Neue EEG-Framework erkennt Emotionen in Serious Games präzise
Ein neu entwickeltes, mehrschichtiges EEG-Framework liefert erstmals eine umfassende Klassifikation von Emotionen in Serious Games. Das System nutzt das GAMEEMO-Datensatz, der 14‑Kanäle EEG-Aufzeichnungen und kontinuierliche Selbstberichte von 28 Probanden in vier spielbasierten Szenarien enthält.

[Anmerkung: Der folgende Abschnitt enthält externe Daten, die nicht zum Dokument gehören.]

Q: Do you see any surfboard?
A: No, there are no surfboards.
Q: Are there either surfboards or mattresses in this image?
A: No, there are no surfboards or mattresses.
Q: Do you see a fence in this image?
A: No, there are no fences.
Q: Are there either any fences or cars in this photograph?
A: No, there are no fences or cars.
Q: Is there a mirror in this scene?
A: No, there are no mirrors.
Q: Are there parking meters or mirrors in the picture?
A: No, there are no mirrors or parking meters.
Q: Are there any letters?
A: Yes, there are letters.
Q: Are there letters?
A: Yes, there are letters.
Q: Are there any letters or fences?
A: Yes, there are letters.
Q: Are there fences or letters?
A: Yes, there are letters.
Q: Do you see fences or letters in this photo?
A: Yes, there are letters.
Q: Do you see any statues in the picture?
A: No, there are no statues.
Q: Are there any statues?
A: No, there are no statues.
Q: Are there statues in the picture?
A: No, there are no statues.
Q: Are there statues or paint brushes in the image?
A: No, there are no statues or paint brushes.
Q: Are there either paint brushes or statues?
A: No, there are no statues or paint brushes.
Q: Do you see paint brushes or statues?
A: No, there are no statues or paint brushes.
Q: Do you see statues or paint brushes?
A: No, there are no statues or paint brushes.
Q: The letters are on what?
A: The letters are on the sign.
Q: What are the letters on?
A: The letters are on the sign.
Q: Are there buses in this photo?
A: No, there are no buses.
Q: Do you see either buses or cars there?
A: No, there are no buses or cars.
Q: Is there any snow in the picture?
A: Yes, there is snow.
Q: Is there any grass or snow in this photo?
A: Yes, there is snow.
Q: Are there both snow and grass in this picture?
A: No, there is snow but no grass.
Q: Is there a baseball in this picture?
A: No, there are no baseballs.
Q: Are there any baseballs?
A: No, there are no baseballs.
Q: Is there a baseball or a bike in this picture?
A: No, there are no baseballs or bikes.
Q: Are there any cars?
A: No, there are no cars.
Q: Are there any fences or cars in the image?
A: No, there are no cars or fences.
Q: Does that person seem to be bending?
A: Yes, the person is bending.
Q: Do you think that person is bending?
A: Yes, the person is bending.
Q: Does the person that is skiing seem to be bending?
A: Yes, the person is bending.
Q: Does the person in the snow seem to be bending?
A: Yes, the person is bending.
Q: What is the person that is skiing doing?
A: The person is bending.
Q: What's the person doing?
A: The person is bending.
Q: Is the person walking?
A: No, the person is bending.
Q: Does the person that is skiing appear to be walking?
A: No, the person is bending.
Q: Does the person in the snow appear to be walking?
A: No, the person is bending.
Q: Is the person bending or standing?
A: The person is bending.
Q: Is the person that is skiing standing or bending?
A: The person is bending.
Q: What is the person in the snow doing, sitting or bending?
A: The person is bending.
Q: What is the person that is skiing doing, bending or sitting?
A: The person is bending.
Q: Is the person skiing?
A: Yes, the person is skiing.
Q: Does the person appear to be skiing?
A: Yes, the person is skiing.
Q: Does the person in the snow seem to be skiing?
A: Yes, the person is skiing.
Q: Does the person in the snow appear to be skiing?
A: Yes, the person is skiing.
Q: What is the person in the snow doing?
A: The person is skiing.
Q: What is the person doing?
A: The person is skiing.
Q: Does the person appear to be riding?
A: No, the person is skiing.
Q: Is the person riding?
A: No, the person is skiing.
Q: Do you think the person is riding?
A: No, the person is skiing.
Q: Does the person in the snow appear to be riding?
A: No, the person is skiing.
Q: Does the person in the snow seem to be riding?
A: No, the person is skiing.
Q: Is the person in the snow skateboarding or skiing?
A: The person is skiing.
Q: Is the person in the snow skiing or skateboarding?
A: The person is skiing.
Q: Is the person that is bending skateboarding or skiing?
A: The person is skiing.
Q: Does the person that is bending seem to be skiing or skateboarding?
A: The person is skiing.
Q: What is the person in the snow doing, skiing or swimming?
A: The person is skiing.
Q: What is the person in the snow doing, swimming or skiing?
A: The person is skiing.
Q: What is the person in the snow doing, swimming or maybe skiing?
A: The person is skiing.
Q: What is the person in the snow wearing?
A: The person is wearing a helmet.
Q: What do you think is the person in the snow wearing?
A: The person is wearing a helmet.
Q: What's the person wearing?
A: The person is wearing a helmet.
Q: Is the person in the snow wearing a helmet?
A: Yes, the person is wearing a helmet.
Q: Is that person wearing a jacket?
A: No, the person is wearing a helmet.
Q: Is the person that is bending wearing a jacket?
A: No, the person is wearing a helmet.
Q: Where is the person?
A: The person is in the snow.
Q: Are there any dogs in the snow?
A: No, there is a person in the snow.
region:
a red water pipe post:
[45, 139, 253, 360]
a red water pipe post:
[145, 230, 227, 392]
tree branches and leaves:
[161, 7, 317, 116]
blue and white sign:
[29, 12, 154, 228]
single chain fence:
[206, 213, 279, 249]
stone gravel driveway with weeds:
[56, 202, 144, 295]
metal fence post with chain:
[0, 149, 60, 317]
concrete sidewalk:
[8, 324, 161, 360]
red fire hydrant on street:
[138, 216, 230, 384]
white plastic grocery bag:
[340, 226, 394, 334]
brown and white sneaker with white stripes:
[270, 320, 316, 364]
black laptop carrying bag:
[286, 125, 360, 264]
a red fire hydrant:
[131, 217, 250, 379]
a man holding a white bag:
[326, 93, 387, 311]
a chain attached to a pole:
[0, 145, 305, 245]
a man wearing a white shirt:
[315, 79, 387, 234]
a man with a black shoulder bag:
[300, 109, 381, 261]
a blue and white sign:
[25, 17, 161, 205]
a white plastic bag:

Die Pipeline kombiniert eine strukturierte Vorverarbeitung mit zeitlichen Fenstersegmentierung, statistischen und frequenzbasierten Merkmalen sowie Z‑Score‑Normalisierung, um robuste Eingabevektoren zu erzeugen. Emotionen werden in drei Ebenen kodiert: (1) binäre Valenzklassifikation, (2) Mehrklassenklassifikation des stärksten emotionalen Zustands und (3) feingranulare Mehrlabels mit zehn ordinalen Klassen.
Für die Modellierung wurden klassische Algorithmen wie Random Forest, XGBoost und SVM sowie tiefes Lernen mit LSTM, LSTM‑GRU und CNN‑LSTM getestet. Das LSTM‑GRU-Modell erzielte dabei konsequent die besten Ergebnisse und demonstriert damit die Leistungsfähigkeit hybrider Deep‑Learning‑Ansätze für die EEG‑basierte Emotionsanalyse.